How can I use all possible spelling correction of documents before clustering those documents?

I have the data set with many documents of 50 to 100 words each.

I need to clean those data by correcting misspelled words in those documents.

I have an algorithm which predicts possible correct words for misspelled word.

The problem is I need to choose or verify the predictions made by that algorithm in order to clean the spelling errors in the documents.

Can I use all the possible correct words predicted for correct spelling in word vector to perform clustering on those data?

Topic word2vec nlp

Category Data Science


This is a hard problem. I don't think using spell correction is the best method to use here, since I think you already knew the issue which is as you mentioned. So here is some suggestions from me :

  1. Study the texts, determine where misspeling occurs and provide the correction by simple mapping. However this could be a bit of problematic especially with named entity e.g. you wrongly correct maersk(company) with makers. Second problem with this is it is quite difficult to cover new cases unless you update it once in a while. Third problem is it involves rather a lot of manual work. But I believe this is the most reliable method for correction.

  2. Your nlp model usually is quite robust to mispelling this unless it happens on the most important words. There are though some nlp algorithms that are specifically introduced to tackle this problem e.g. Character level CNN and Fasttext embedding. I suggest reading through these.

  3. Use pretrained advanced algorithm and finetune from this e.g. BERT and GPT. Those algorithm are already trained from millions of corpus and possibly "dirtier" than your preprocessed corpus and I believe are robust enough for your use-cases.

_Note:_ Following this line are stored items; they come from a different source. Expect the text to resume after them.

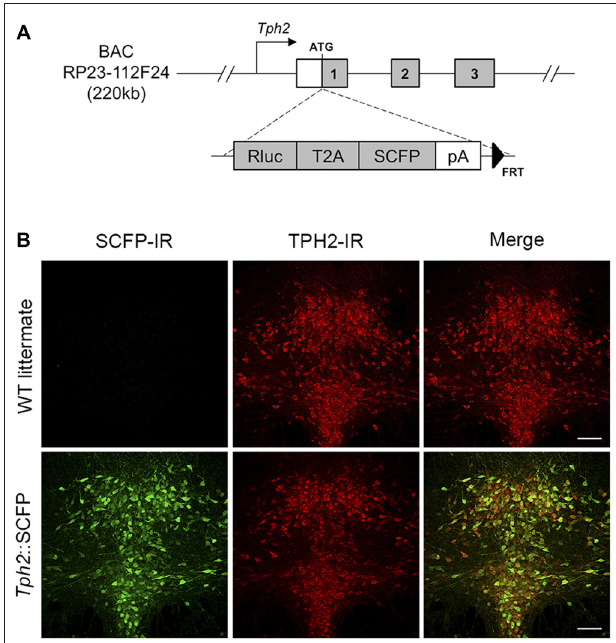
FIGURE 1 | Generation and characterization of Tph2 ::SCFP (TSC) transgenic mice. (A) Scheme of BAC construct used for generation of the TSC transgenic mouse line. The Rluc-T2A-SCFP cassette was inserted at the ATG site of the Tph2 gene in an RP23-112F24 mouse BAC. The modified construct was used for creation of a transgenic mouse line, allowing super cyan fluorescent protein (SCFP) and Renilla luciferase expression under Tph2 promoter. (B) Confocal images of SCFP and TPH2 immunoreactivity in 70 µ m coronal sections of the dorsal raphe nucleus (DRN) in wild type littermates (upper panel) and TSC transgenic mice (lower panel). SCFP expression was detected in the DRN of TSC mice with an anti-GFP/CFP antibody (shown in green; left). No signal was seen in wild type littermates. TPH2 expression was detected with an anti-TPH2 antibody (red; middle). In TSC mice, the SCFP signal co-localizes with virtually all TPH2-positive neurons in the DRN (yellow in the sum of both channels; right). IR, immunoreactivity. Scale bar: 100 µ m.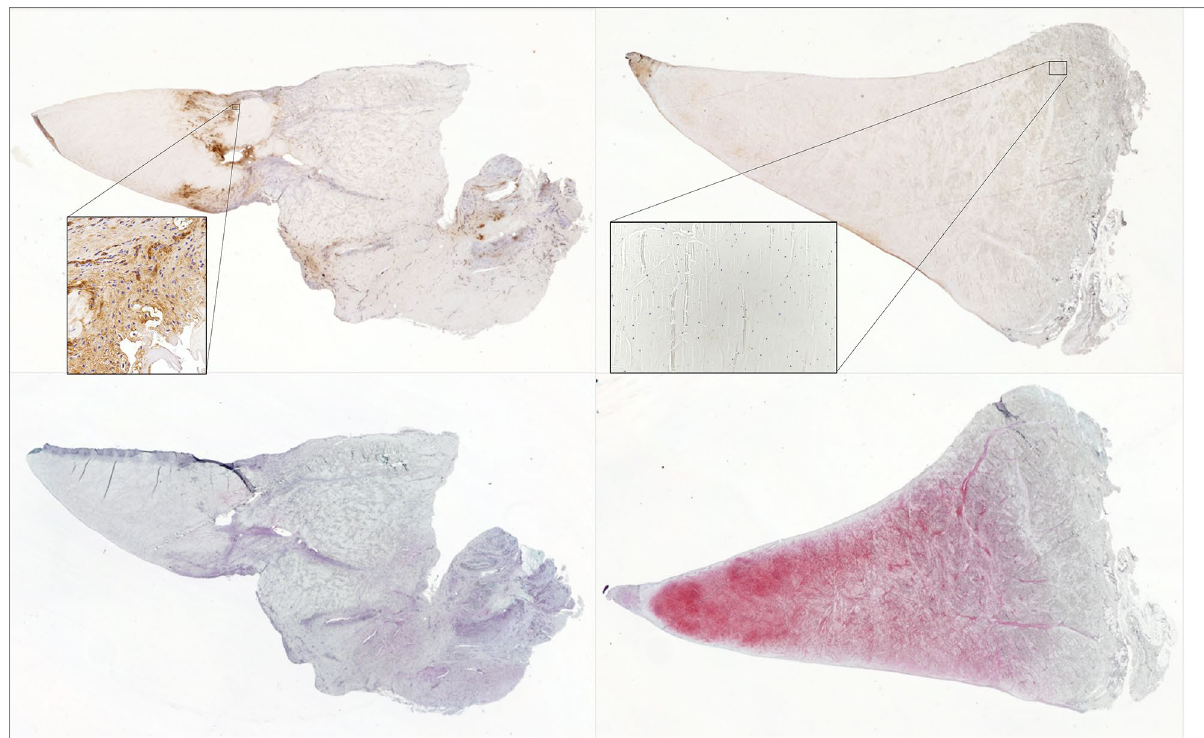
Figure 4. Comparison of sutured section six weeks post-operative with contralateral control. Serial sections were immunostained with factor VIII-related antigen (top images); the reaction product is brown. Insets demonstrate vessels with endothelial cells positive for factor VIII-related antigen (top left) and area containing no vessels (top right). Complete tissue sections are 1 × objective and insets are 20 × objective. Additional sections were stained with safranin-O (bottom images); red staining indicate the presence of proteoglycans.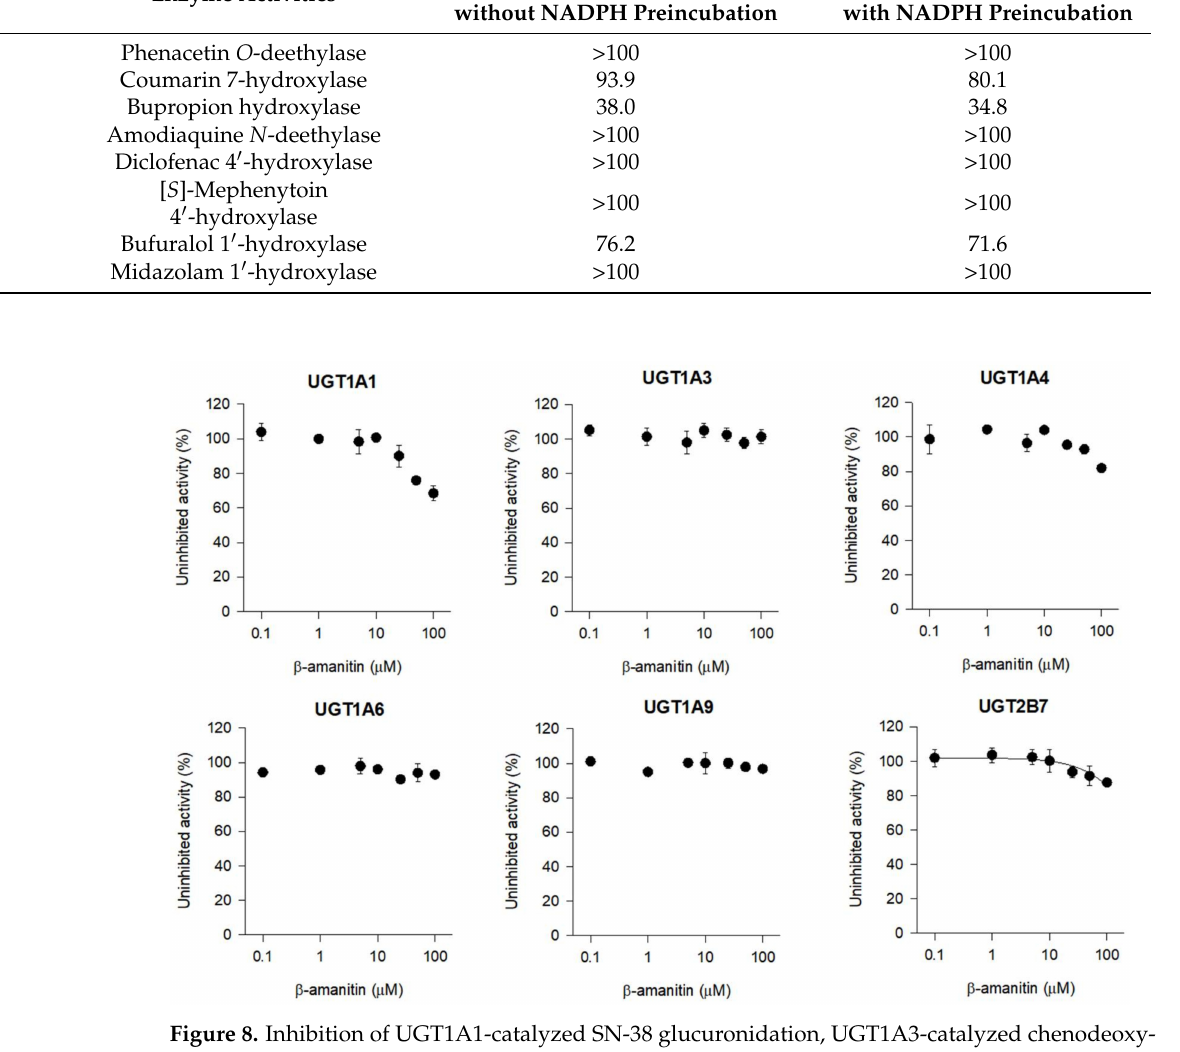
Figure 8. Inhibition of UGT1A1-catalyzed SN-38 glucuronidation, UGT1A3-catalyzed chenodeoxy- cholic acid 24-acyl-glucuronidation, UGT1A4-catalyzed trifluoperazine N -glucuronidation, UGT1A6- catalyzed N -acetylserotonin glucuronidation, UGT1A9-catalyzed mycophenolic acid glucuronidation, and UGT2B7-catalyzed naloxone 3- β -D-glucuronidation by β -amanitin in human liver microsomes using cocktail substrates and LC-MS/MS. Each data point represents mean ± SD ( n =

Those are my suggestions. Hope it helps.


The problem is that you cannot be a 100% sure that the predictions of the corrections of your algorithm will be true. Such an algorithm does not exist yet.

So you have 2 options :

  1. Either you correct the algorithm errors by yourself, but it will be very long, and if your aim is to study the performance of a method it will bias the results. I would not recommand that.
  2. Or you can just apply your algorithm and either set a probability threshold, i.e. you let the process correct the words if the probability is higher than an arbitrary value, say 75%, or correct all the words with the highest probability correction. You can then apply the classification model, and even if some corrections made were false, it should globally enhance the result, so it should be better than not correcting.